▸ **PROBLEM DETAILS**:
The answer must consist solely of the lines from the opening line of the entries through the line with "right ear: (69, 55)", transcribed exactly and without any pictures.

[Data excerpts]
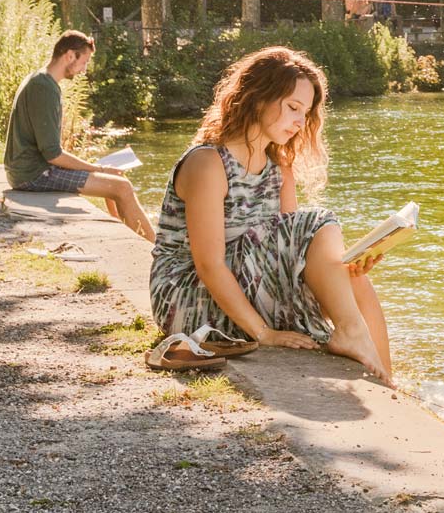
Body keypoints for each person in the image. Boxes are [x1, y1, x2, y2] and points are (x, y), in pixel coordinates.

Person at [149, 46, 392, 384]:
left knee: (353, 278)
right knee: (319, 221)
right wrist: (264, 333)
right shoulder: (208, 162)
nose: (299, 122)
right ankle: (350, 334)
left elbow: (290, 253)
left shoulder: (279, 168)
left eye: (305, 113)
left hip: (245, 284)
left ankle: (387, 382)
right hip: (187, 298)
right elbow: (208, 264)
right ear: (258, 97)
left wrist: (344, 266)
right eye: (293, 107)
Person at [4, 31, 154, 241]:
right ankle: (156, 249)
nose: (84, 69)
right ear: (69, 55)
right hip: (33, 174)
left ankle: (129, 236)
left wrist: (101, 170)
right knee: (122, 186)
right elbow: (53, 155)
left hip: (30, 169)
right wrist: (98, 168)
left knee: (116, 178)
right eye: (84, 62)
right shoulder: (44, 88)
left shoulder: (41, 81)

▸ **RESPONSE BELOW**:
Body keypoints for each person in the image. Boxes are [x1, y1, x2, y2] and points are (x, y), in pixel coordinates.

Person at [149, 46, 392, 384]:
left knee: (353, 278)
right knee: (319, 221)
right wrist: (264, 333)
right shoulder: (208, 162)
nose: (299, 122)
right ankle: (350, 334)
left elbow: (290, 253)
left shoulder: (279, 168)
left eye: (305, 113)
left hip: (245, 284)
left ankle: (387, 382)
right hip: (187, 298)
right elbow: (208, 264)
right ear: (258, 97)
left wrist: (344, 266)
right eye: (293, 107)
Person at [4, 31, 154, 241]:
right ankle: (156, 249)
nose: (84, 69)
right ear: (69, 55)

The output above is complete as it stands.